I am currently in my second year at a community college, but I intend to carry on to university. At the same time, I am in progress with my goals and have moved forward with my life. To be honest, I don't know where that girl is now, but I don't care if she's ahead of me or not in life. Right now, my life is all about me. Not her.
She's not in control of me. I am in control of me.
If We See Each Other...
When I was working at one place, one of her little minions saw me. She was with a boy and pretended as though we were just friends in high school. There's nothing wrong with it, because that's the same thing I would say about her. I just knew her in high school.
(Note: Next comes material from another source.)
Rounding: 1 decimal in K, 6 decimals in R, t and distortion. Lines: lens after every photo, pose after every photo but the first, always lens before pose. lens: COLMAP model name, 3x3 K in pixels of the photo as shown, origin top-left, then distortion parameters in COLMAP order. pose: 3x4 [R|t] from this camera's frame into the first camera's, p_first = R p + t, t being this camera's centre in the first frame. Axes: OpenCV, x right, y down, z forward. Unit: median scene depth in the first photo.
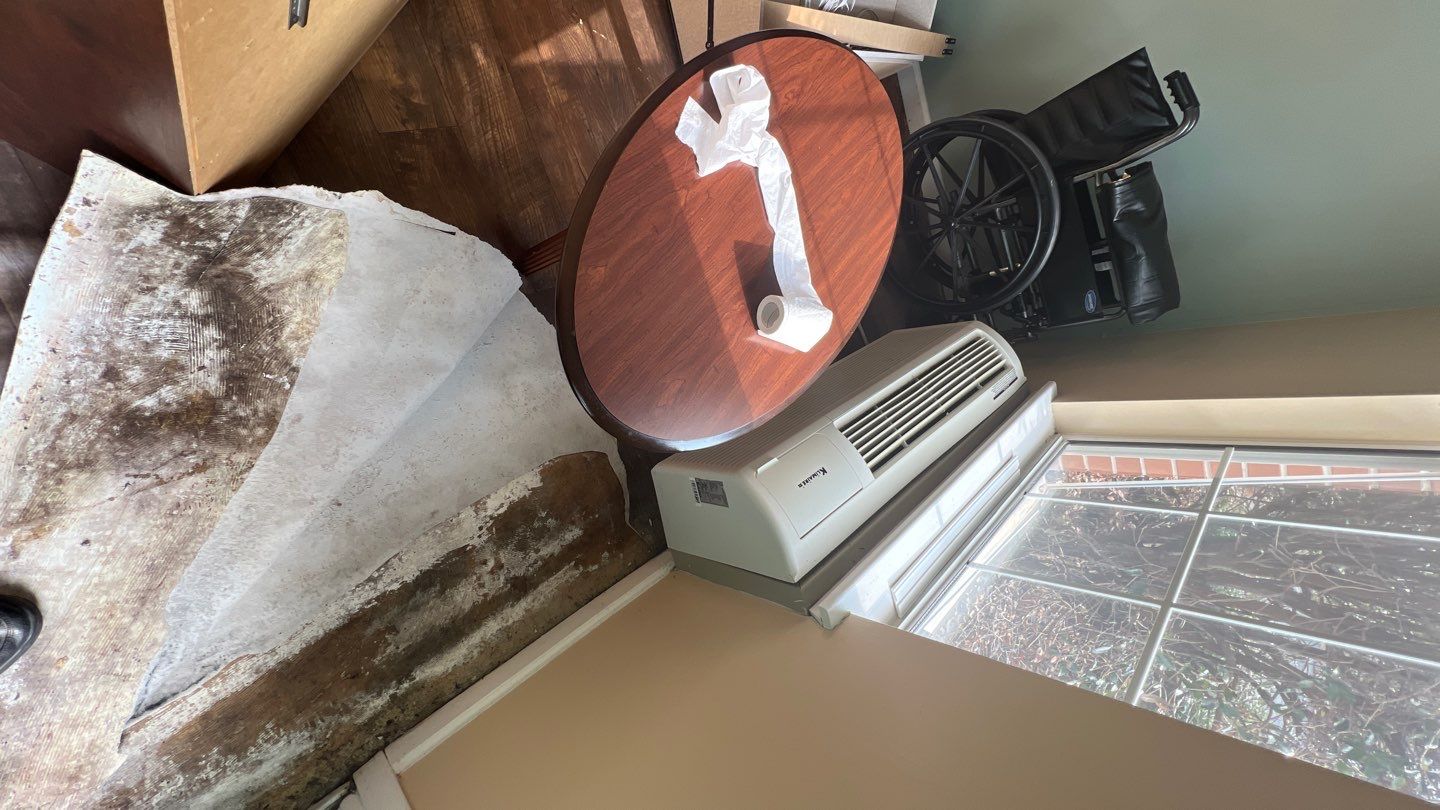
lens RADIAL K [[576.5, 0, 720.0], [0, 576.5, 405.0], [0, 0, 1]] dist [-0.000824, 0.000174]
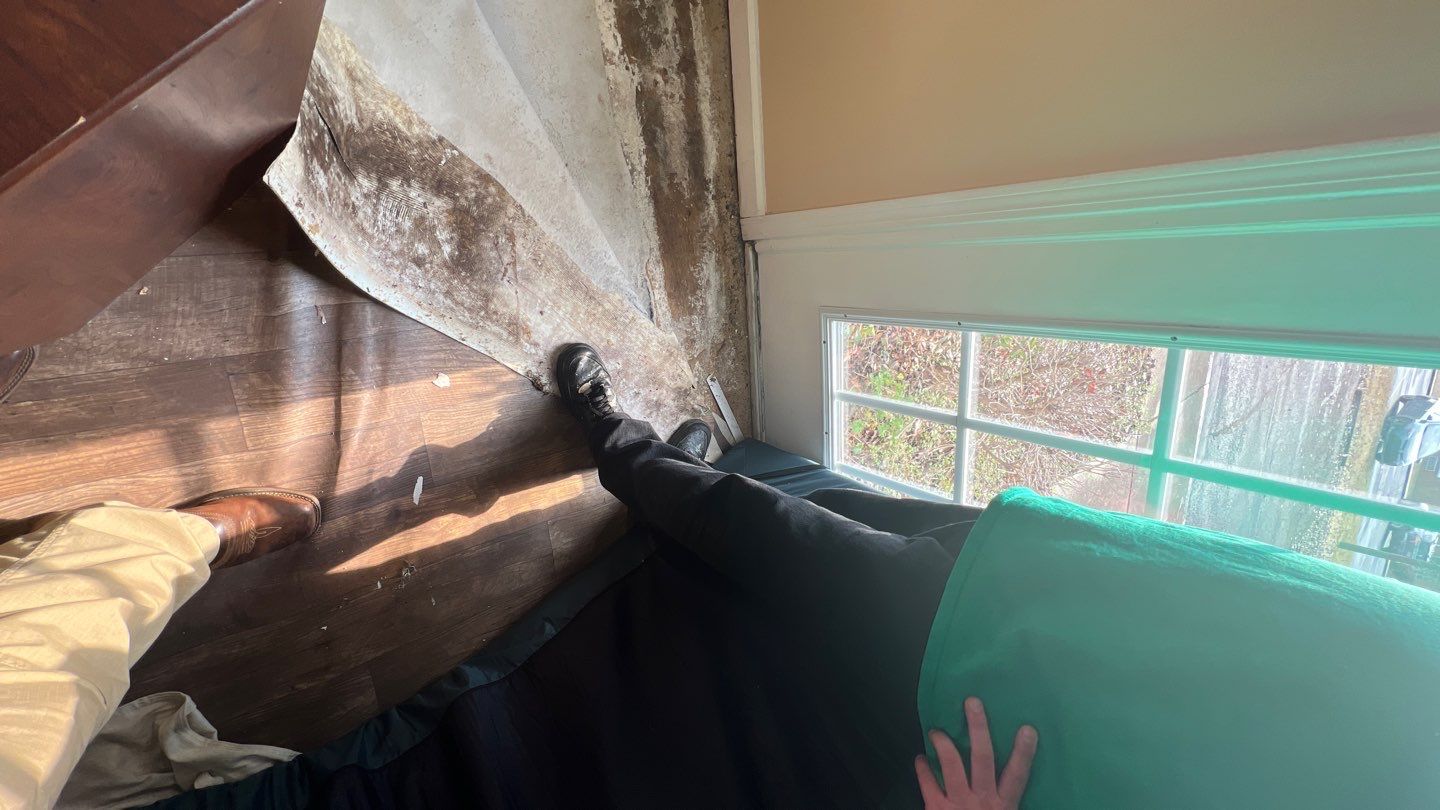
lens RADIAL K [[576.5, 0, 720.0], [0, 576.5, 405.0], [0, 0, 1]] dist [-0.000824, 0.000174]
pose [[0.589409, -0.626524, -0.509965, -0.216860], [0.743694, 0.174314, 0.645394, -0.287083], [-0.315461, -0.759660, 0.568684, -0.124863]]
My toxic ex-friend and those minions are nothing in my mind than a group of girls who used to be my friends. I'm glad that we see it mutually and in that manner. Neutrality is the best way to go. No taunting, quipping, or jabs. Just hello and that's it.
I will forever be happy that I left. I don't know if any of you are okay with this or not, but I have something to talk about that happened since then.
In late 2013, I briefly dated a woman. Today, she is a friend to me, and I am much happier talking with her than the toxic ex. I amlso have a lot of other friends who are gay and are my friends that I hang with some times. They have been so accepting of me just as I have been of them, and to think of what happened had I just stayed with those girls. I would have gone nowhere, because one of the minions is against homosexuality.
Now I can walk around telling the world that I am a bisexual!
Anyway, I would like to conclude my blogging about this toxic friend. She's a girl of the past. An ancient relic walking the Earth. I'm proud to be the me of now, and I'm proud to be where I am at.
All of my current friends are the best!